*Given passage*
=== Begin Enclosure ===
On Mon, Aug 13, 2012 at 2:46 PM, Wolfgang Baltes wrote:
Immutability and thread safety should be considered essentially orthogonal concepts. However, the final keyword can be useful in both.

Immutability just means that the object cannot be changed after instantiation. There are several ways to achieve this, the most obvious ones are a) to make a data fields final, and b) not to provide a method that changes the values of data fields.

Thread safe publishing means that, when an object reference is shared between threads, all threads see the object only in the same state as the thread which has last modified (or instantiated) the object. There are different ways to accomplish this, the most obvious ones being to declare a fields final or volatile. Final provides the guarantee that a field can safely be published to other threads after the constructor that assigns the value is finished. If there are multiple fields, than only those that are marked final are covered by the guarantee. This is different from volatile, where instructions - such as writes to non volatile fields - that appear in the code before a write to a volatile field, are guaranteed to be executed before the first subsequent read of that volatile field, no matter in which thread this read instruction occurs. In the latter case, a non volatile field which is never modified by any method may also appear as immutable and be published in a thread safe manner.
=== End Enclosure ===
*Extracted data*
=== Begin Enclosure ===
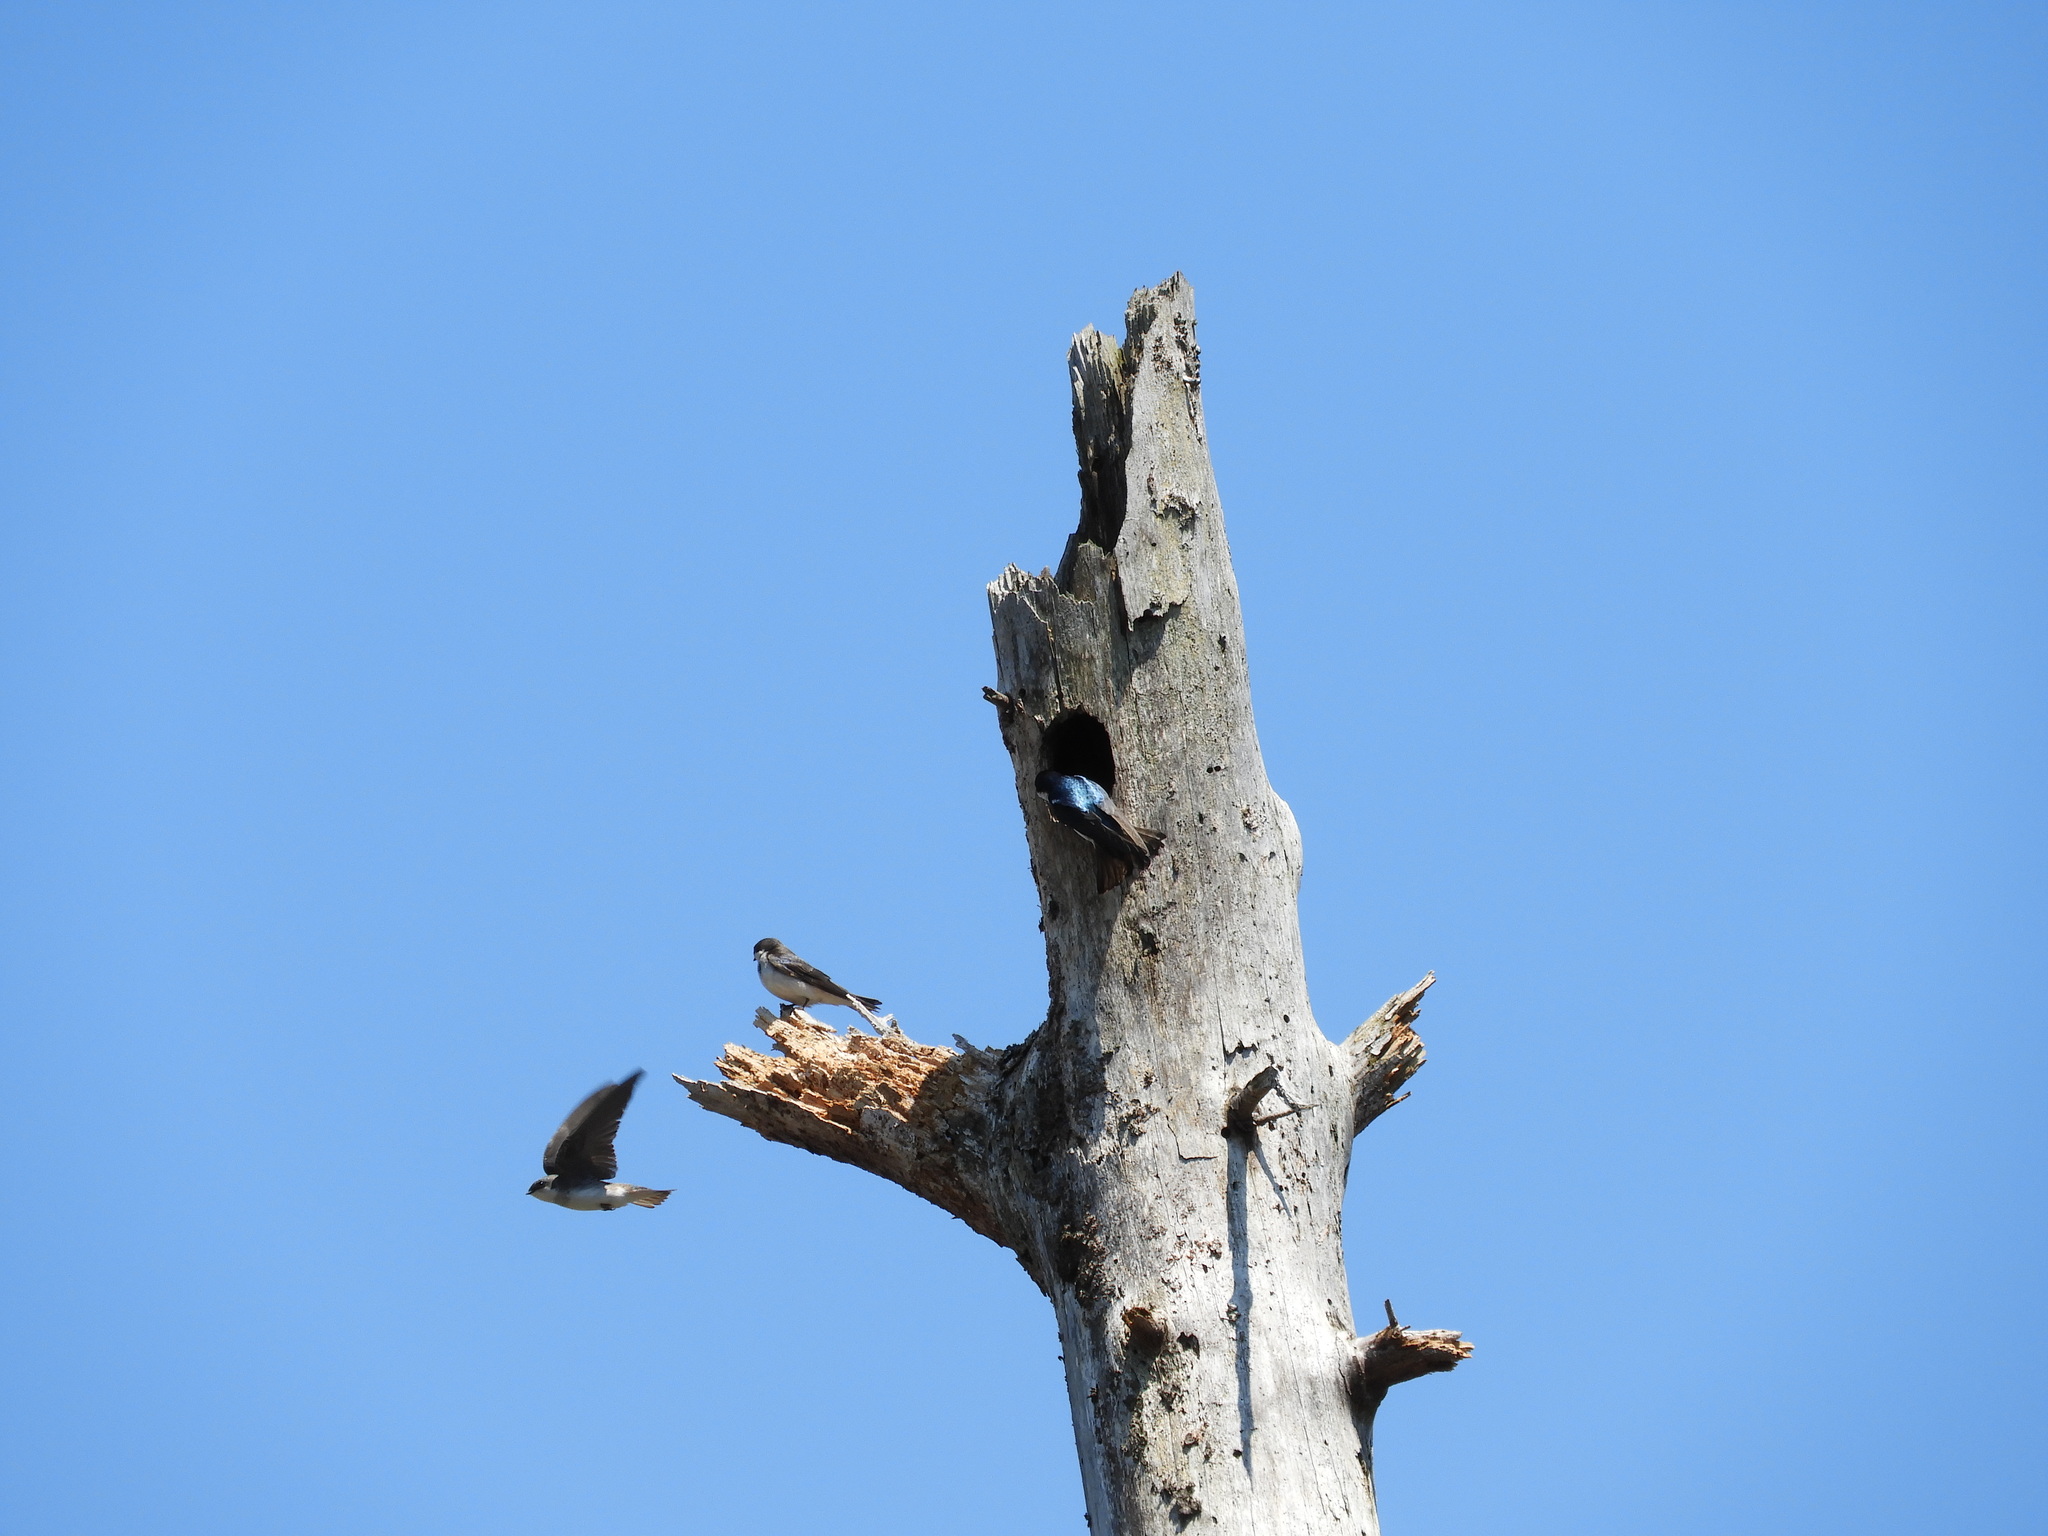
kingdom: Animalia
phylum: Chordata
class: Aves
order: Passeriformes
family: Hirundinidae
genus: Tachycineta
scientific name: Tachycineta bicolor
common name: Tree swallow
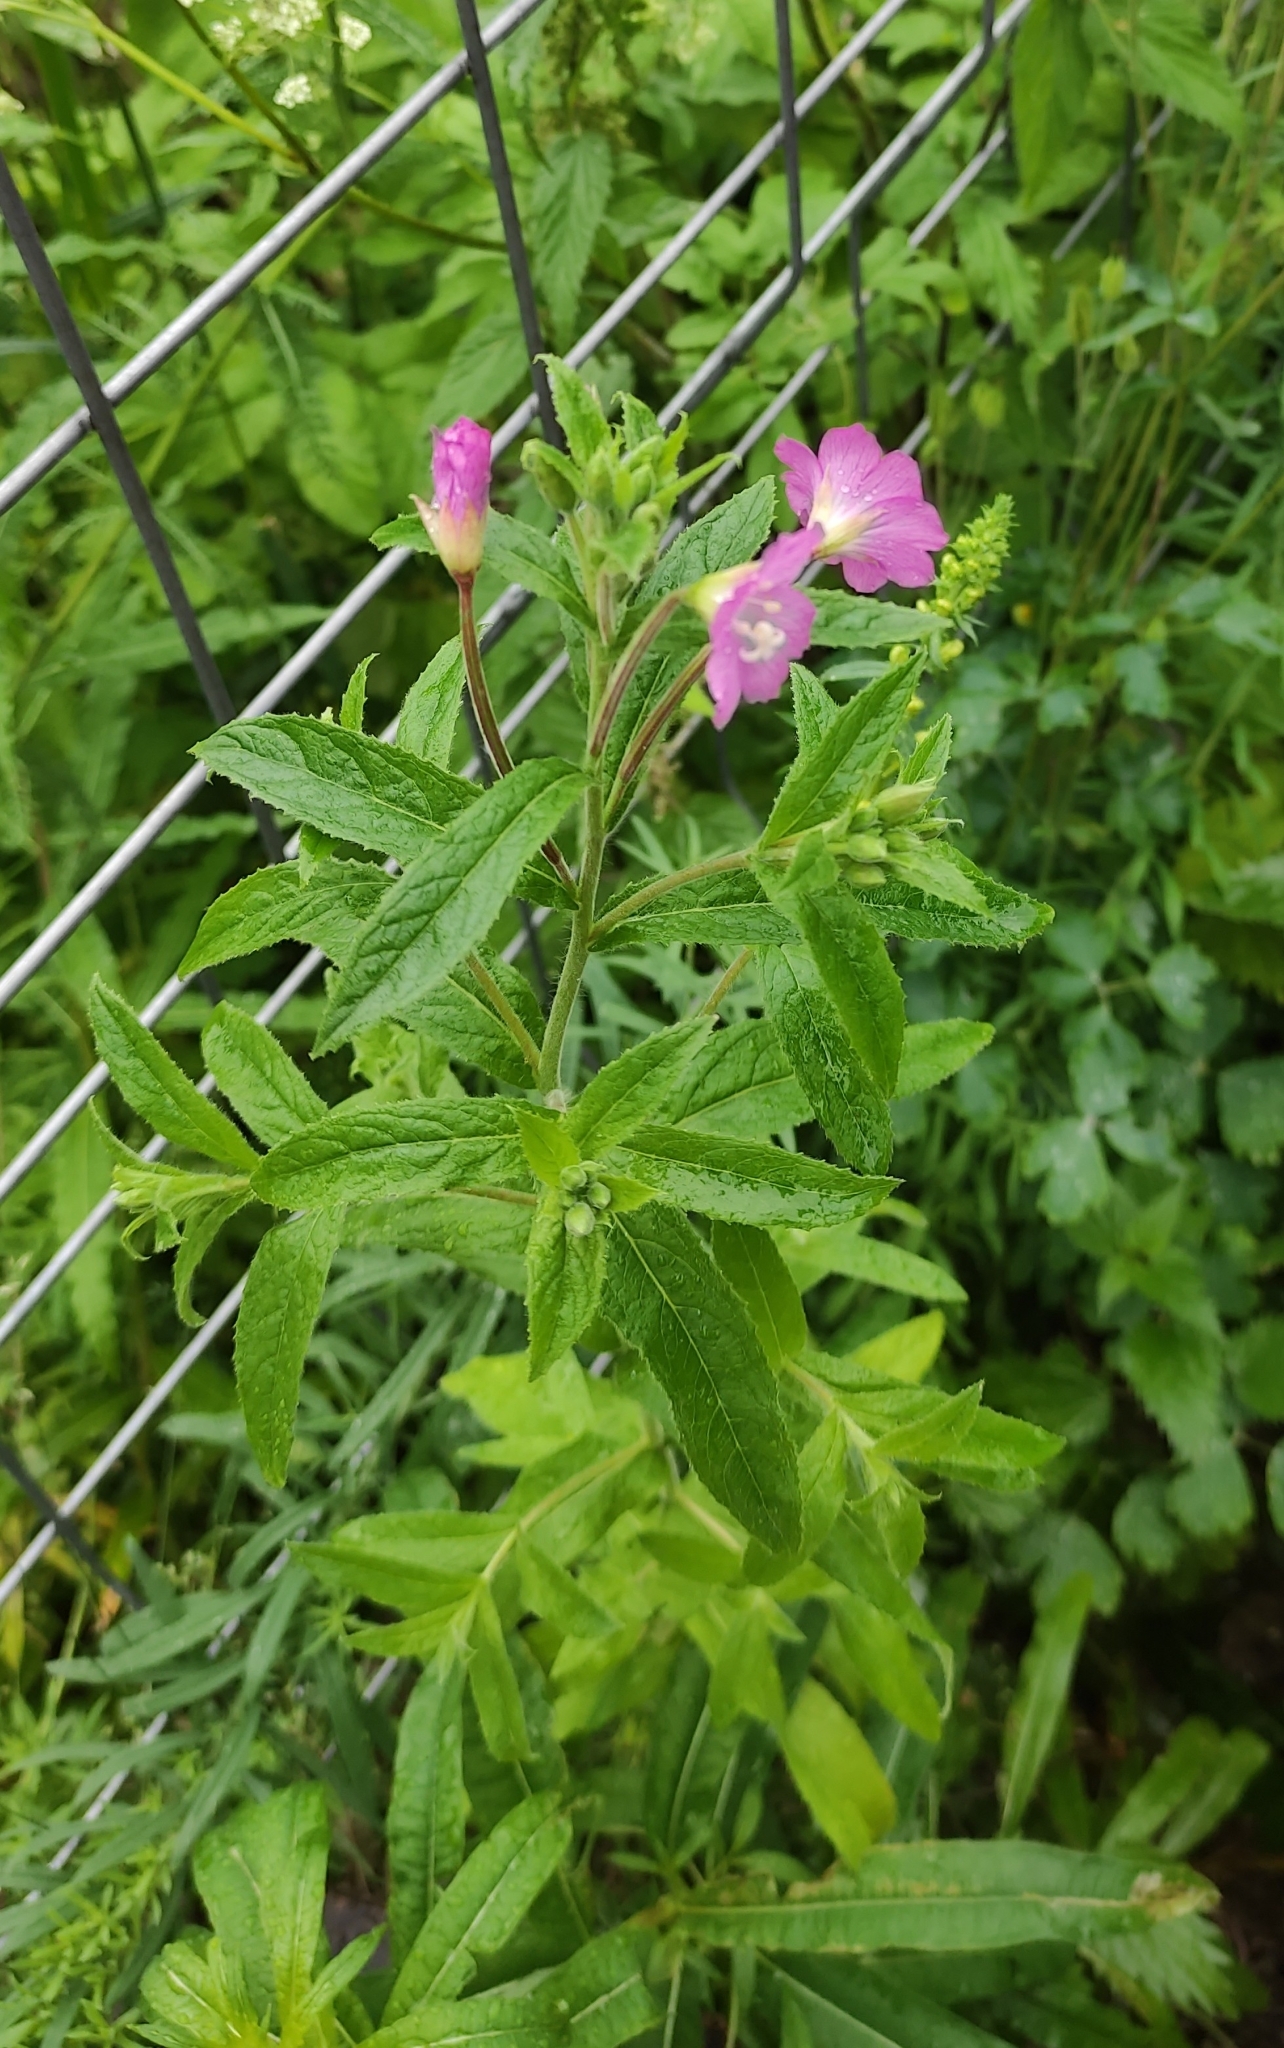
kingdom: Plantae
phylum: Tracheophyta
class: Magnoliopsida
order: Myrtales
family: Onagraceae
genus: Epilobium
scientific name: Epilobium hirsutum
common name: Great willowherb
=== End Enclosure ===
*Problem to solve*
From the passage on immutability and thread safety, list each way it gives for achieving immutability and each way it gives for thread safe publishing, grouped under those two headings.

*Finished exercise*
Immutability:
- Make the data fields final
- Do not provide a method that changes the values of data fields

Thread safe publishing:
- Declare the fields final
- Declare the fields volatile